*Problem*.
Among the entries below, find the lines holding "apps" and copy them.

*Data listing*.
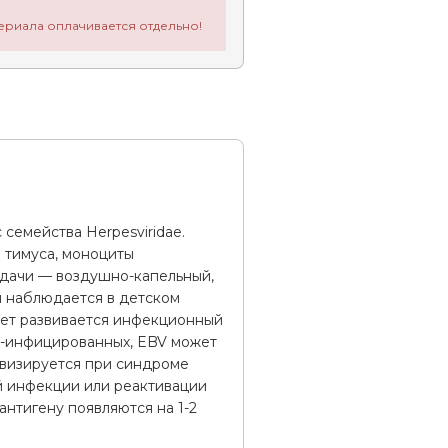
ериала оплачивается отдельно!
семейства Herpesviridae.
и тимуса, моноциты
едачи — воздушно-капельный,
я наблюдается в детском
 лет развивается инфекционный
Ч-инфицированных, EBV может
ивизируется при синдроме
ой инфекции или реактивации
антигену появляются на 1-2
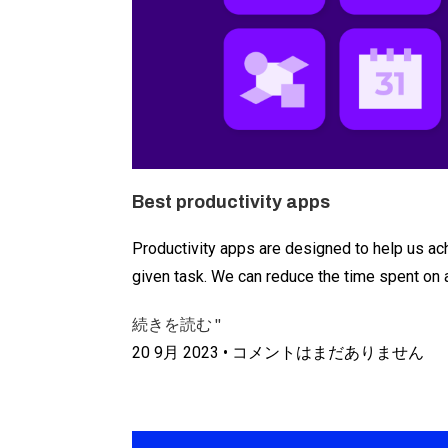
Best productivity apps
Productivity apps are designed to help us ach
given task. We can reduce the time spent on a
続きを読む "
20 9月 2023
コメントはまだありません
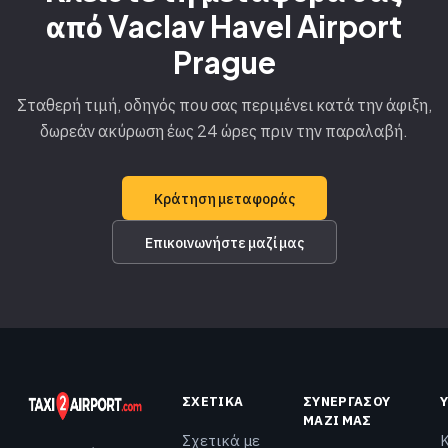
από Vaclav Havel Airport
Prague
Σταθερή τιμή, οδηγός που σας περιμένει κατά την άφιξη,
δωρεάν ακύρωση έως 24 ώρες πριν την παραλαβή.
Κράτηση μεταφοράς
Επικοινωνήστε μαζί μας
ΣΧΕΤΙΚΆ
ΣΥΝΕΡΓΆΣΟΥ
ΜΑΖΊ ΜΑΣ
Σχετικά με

*Response to this task*.
Best productivity apps
Productivity apps are designed to help us ach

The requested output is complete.